For the first time, we have a detailed snapshot of the diverse climate risks each of these countries is facing, and an analysis of the factors that are driving or hindering the adoption of climate-smart practices.

Take Kenya, for example, where agriculture generates 28 per cent of GDP and annual exports worth more than $2.5bn.

We worked with stakeholders to identify and analyse agricultural techniques that could make the production of key commodities such as rice, tea and dairy more climatesmart and less risky to investors.

Practices such as water-efficient irrigation for rice and biogas production for dairy farms were shown to be highly climate-smart. Yet adoption rates were incredibly low, signalling a key area for investment to boost resilience in the sector.

In Senegal, total precipitation rates are predicted to decrease by as much as 10 per cent in some regions, meaning temperatures could increase by 2C. This is worrying and exposes farmers to immense risk, given that only 5 per cent of land is equipped for irrigation.

Our research has shown that providing climate information is one of the most effective ways to help farmers and other investors reduce their risk exposure to such conditions. In line with this, the Senegalese National Meteorological Agency produces four types of climate information — seasonal forecasts, 10-day forecasts, daily forecasts and instant forecasts for extreme events — which are helping farmers better adjust their agricultural management to respond to weather forecasts.

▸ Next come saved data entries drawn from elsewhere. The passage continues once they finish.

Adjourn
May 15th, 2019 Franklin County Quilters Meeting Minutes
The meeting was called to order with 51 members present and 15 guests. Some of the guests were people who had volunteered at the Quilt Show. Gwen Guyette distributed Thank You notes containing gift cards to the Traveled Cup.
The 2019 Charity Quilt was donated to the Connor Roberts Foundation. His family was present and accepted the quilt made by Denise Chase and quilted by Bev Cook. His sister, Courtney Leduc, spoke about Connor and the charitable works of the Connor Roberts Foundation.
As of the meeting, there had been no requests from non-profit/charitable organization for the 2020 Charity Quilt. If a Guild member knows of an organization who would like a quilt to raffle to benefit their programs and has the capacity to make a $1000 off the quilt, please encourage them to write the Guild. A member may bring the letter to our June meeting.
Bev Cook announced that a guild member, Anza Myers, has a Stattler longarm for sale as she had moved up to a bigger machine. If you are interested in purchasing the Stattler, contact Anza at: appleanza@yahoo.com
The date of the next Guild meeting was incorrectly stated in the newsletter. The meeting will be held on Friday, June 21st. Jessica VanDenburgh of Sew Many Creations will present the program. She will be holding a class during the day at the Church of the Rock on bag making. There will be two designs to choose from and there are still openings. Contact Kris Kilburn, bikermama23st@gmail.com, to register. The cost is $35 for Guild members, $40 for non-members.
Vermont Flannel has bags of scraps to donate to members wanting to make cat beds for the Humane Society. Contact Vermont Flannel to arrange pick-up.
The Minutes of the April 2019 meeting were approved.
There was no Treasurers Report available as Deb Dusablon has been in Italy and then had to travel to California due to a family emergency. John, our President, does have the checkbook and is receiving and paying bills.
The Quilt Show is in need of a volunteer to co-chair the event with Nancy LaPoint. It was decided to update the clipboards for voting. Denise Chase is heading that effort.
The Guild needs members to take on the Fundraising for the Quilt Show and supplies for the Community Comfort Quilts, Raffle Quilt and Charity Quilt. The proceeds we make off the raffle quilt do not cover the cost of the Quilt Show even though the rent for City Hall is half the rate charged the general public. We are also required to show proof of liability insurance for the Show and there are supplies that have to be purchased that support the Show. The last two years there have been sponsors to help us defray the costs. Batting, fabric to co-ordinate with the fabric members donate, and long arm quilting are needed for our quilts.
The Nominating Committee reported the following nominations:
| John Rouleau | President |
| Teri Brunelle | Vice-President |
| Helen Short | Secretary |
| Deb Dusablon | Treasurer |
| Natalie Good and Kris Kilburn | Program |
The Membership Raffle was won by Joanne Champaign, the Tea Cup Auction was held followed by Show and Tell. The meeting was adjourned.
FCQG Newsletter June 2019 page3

Through seminars, training and the integration of local knowledge, farmers are adapting their land management practices in consideration of weather forecasts. For instance, in a season where rainfall is projected to be lower than average, farmers substituted maize for soyabeans or sesame due to their lower water requirements. Predicting the onset date of the rainy season can help farmers avoid losing their seedlings due to early planting — a key piece of climate information.

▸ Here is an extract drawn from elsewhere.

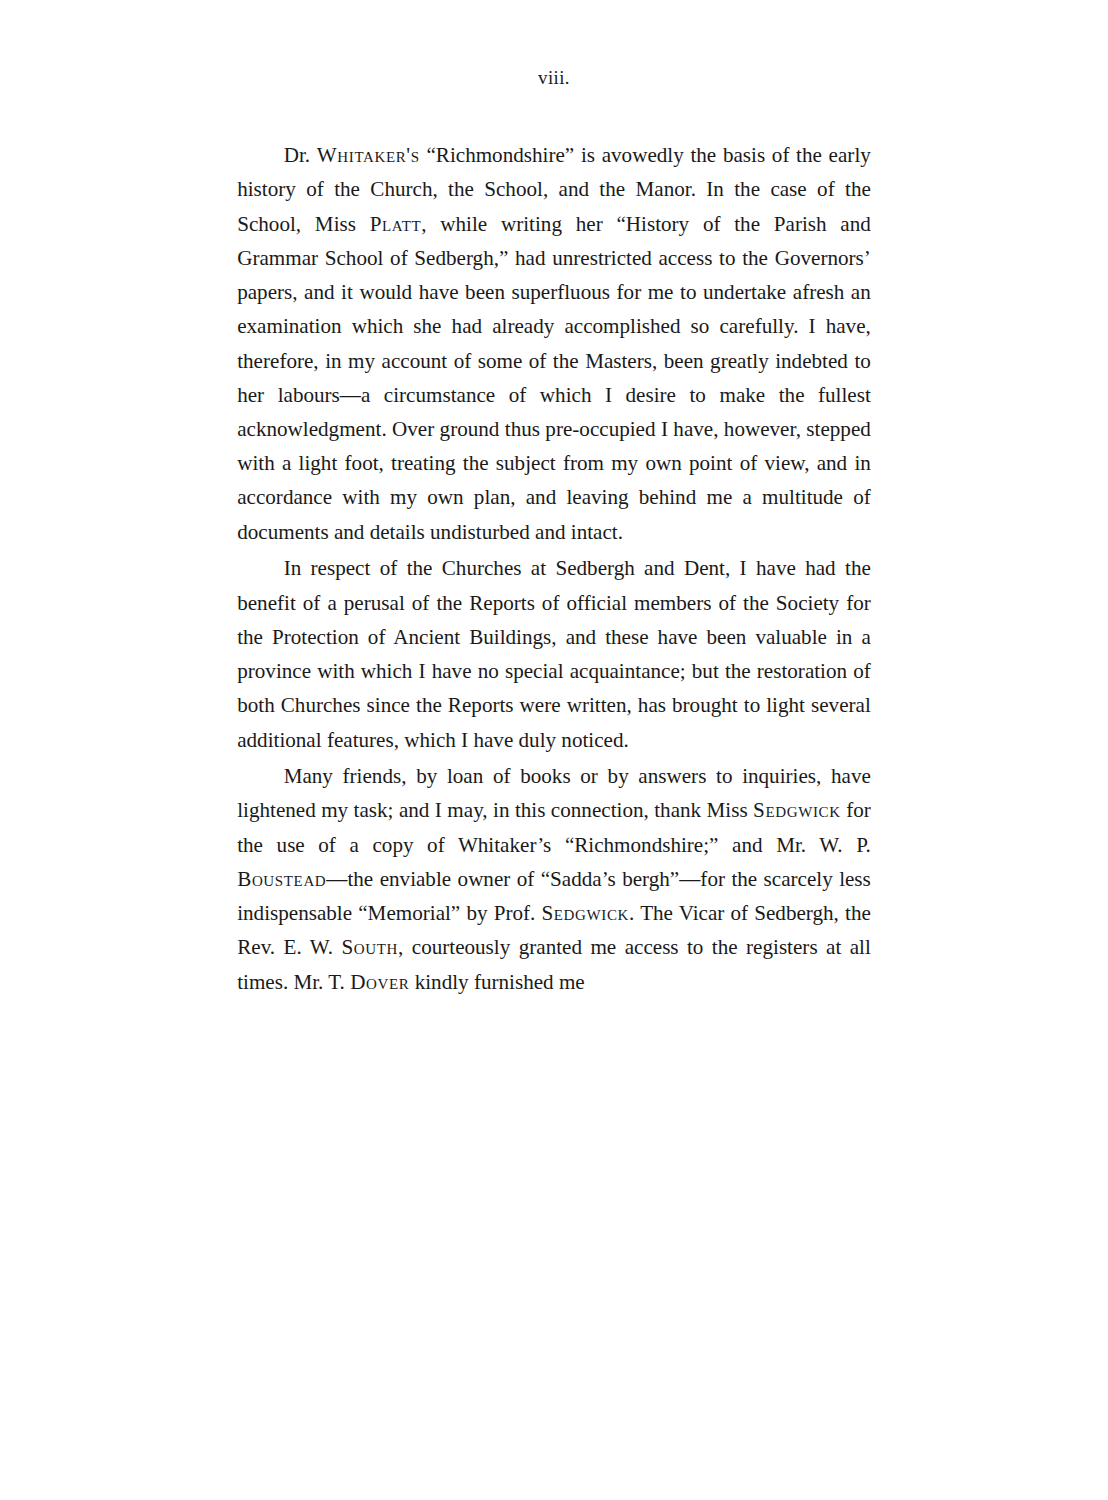viii.
Dr. Whitaker's “Richmondshire” is avowedly the basis of the early history of the Church, the School, and the Manor. In the case of the School, Miss Platt, while writing her “History of the Parish and Grammar School of Sedbergh,” had unrestricted access to the Governors’ papers, and it would have been superfluous for me to undertake afresh an examination which she had already accomplished so carefully. I have, therefore, in my account of some of the Masters, been greatly indebted to her labours—a circumstance of which I desire to make the fullest acknowledgment. Over ground thus pre-occupied I have, however, stepped with a light foot, treating the subject from my own point of view, and in accordance with my own plan, and leaving behind me a multitude of documents and details undisturbed and intact.
In respect of the Churches at Sedbergh and Dent, I have had the benefit of a perusal of the Reports of official members of the Society for the Protection of Ancient Buildings, and these have been valuable in a province with which I have no special acquaintance; but the restoration of both Churches since the Reports were written, has brought to light several additional features, which I have duly noticed.
Many friends, by loan of books or by answers to inquiries, have lightened my task; and I may, in this connection, thank Miss Sedgwick for the use of a copy of Whitaker’s “Richmondshire;” and Mr. W. P. Boustead—the enviable owner of “Sadda’s bergh”—for the scarcely less indispensable “Memorial” by Prof. Sedgwick. The Vicar of Sedbergh, the Rev. E. W. South, courteously granted me access to the registers at all times. Mr. T. Dover kindly furnished me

Given that agriculture is both a cause and a casualty of climate change, climate-smart interventions can also help farmers reduce their own carbon footprints. In Tanzania, our research has shown that biogas digesters have helped farmers significantly reduce firewood and charcoal use. At the same time, they provide an effective fertiliser and insect repellent.

African soils are among the most degraded in the world, due to decades of farming without replacing nutrients.

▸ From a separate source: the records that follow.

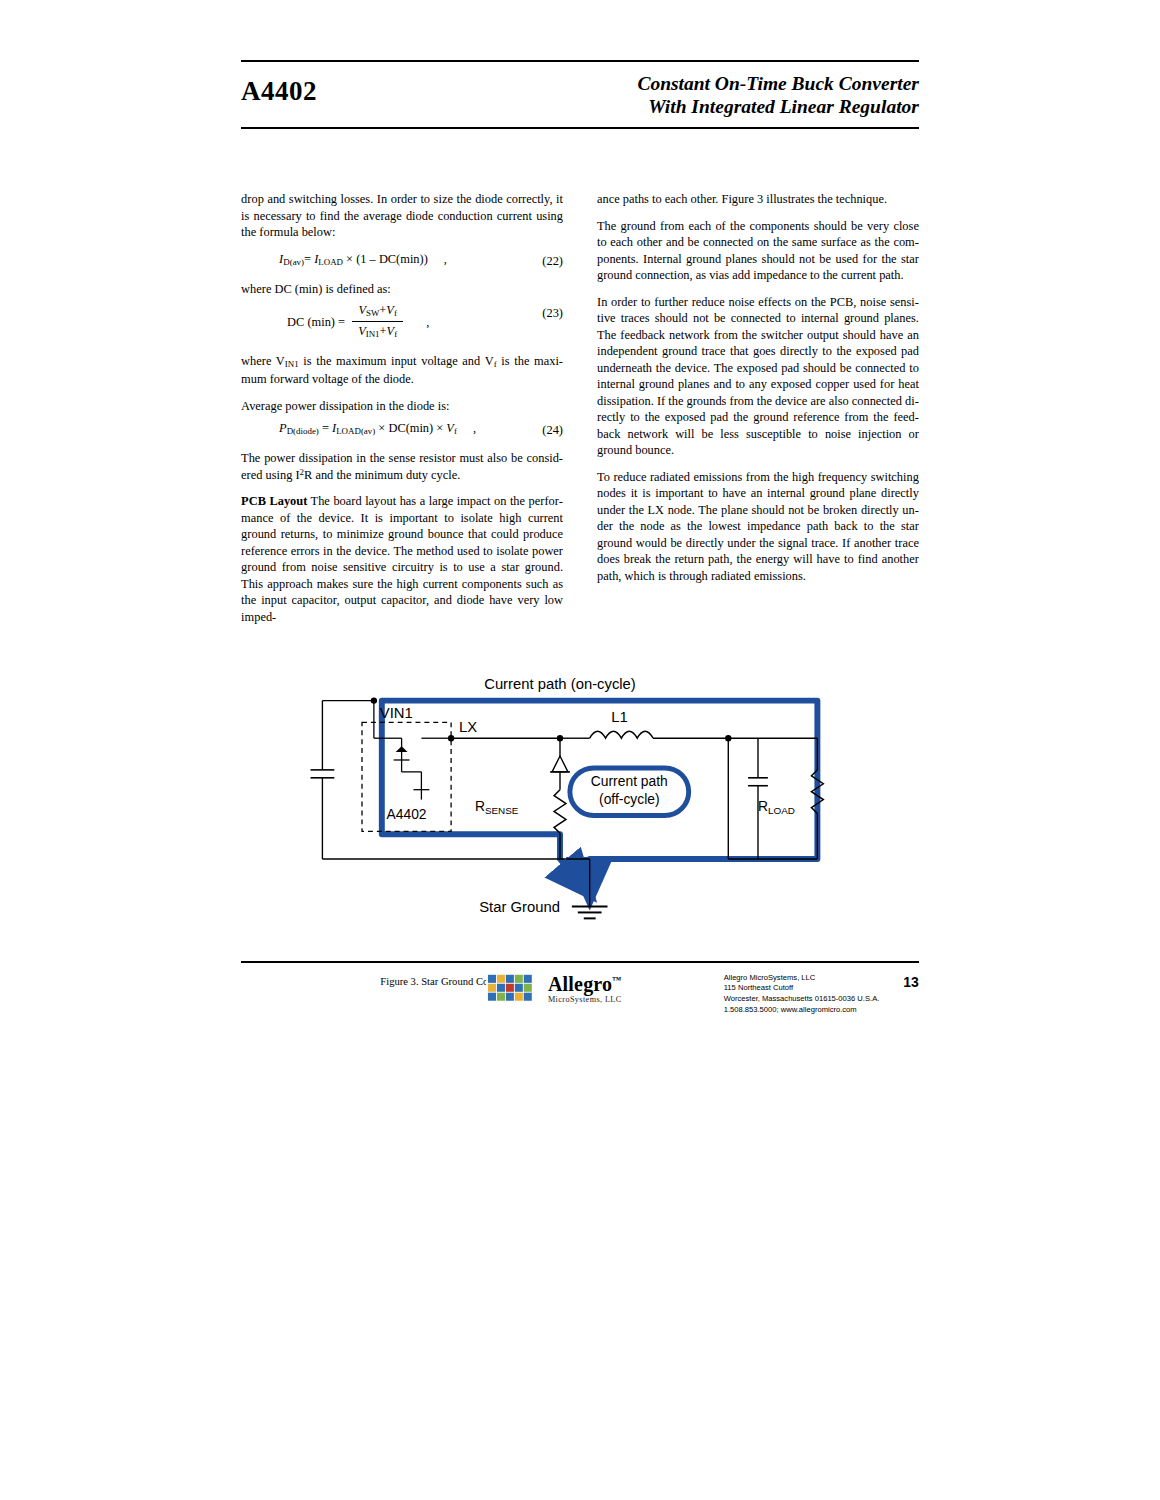A4402
Constant On-Time Buck Converter
With Integrated Linear Regulator
drop and switching losses. In order to size the diode correctly, it is necessary to find the average diode conduction current using the formula below:
ID(av)= ILOAD × (1 – DC(min)), (22)
where DC (min) is defined as:
DC (min) = VSW+Vf VIN1+Vf , (23)
where VIN1 is the maximum input voltage and Vf is the maximum forward voltage of the diode.
Average power dissipation in the diode is:
PD(diode) = ILOAD(av) × DC(min) × Vf, (24)
The power dissipation in the sense resistor must also be considered using I2R and the minimum duty cycle.
PCB Layout The board layout has a large impact on the performance of the device. It is important to isolate high current ground returns, to minimize ground bounce that could produce reference errors in the device. The method used to isolate power ground from noise sensitive circuitry is to use a star ground. This approach makes sure the high current components such as the input capacitor, output capacitor, and diode have very low imped-
ance paths to each other. Figure 3 illustrates the technique.
The ground from each of the components should be very close to each other and be connected on the same surface as the components. Internal ground planes should not be used for the star ground connection, as vias add impedance to the current path.
In order to further reduce noise effects on the PCB, noise sensitive traces should not be connected to internal ground planes. The feedback network from the switcher output should have an independent ground trace that goes directly to the exposed pad underneath the device. The exposed pad should be connected to internal ground planes and to any exposed copper used for heat dissipation. If the grounds from the device are also connected directly to the exposed pad the ground reference from the feedback network will be less susceptible to noise injection or ground bounce.
To reduce radiated emissions from the high frequency switching nodes it is important to have an internal ground plane directly under the LX node. The plane should not be broken directly under the node as the lowest impedance path back to the star ground would be directly under the signal trace. If another trace does break the return path, the energy will have to find another path, which is through radiated emissions.
Current path (on-cycle) VIN1 A4402 LX L1 RSENSE RLOAD Current path (off-cycle) Star Ground
Figure 3. Star Ground Connection
Allegro™
MicroSystems, LLC
Allegro MicroSystems, LLC
115 Northeast Cutoff
Worcester, Massachusetts 01615-0036 U.S.A.
1.508.853.5000; www.allegromicro.com
13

Biogas digesters help farmers produce their own fertiliser, so that they can reduce climate risk by retaining moisture during drier times and capture carbon from the atmosphere, reducing greenhouse gas emissions.

Farmers have been able to generate up to six times their usual income from boosted output since the introduction of biogas.

Climate-smart agriculture helps to de-risk agricultural lending and insurance by making climate-related crop failures and other risks less likely to occur or less severe when they do occur.

There is now the emergence of climate-smart financial products, such as F3 Life operating in east Africa, providing farmers with lower interest rates for credit, if they use climate-smart agriculture to protect them from climate related risks — the more climate smart they are, the better the terms of the loan.

Similarly, Rabobank and UN Environment recently launched a new $1bn facility to finance sustainable agriculture using a combination of public and private funding.

The facility will provide grants, de-risking instruments and credit for sustainable agricultural production.

This is exactly the type of private sector-led effort that is needed to promote investment in African agriculture through climate-smart agriculture which can help lower interest rates and insurance premiums, provide safer economic returns and produce a more consistent supply of food.

Climate change is one of the greatest threats to agriculture and, by extension, one of the greatest threats to African economies. By using science to guide investment decisions in climate-smart agriculture, we can de-risk farming to help promote the much-needed investment in African agriculture, despite the mounting challenges a warming world presents.

Evan Girvetz is a senior scientist at the International Center for Tropical  Agriculture (CIAT).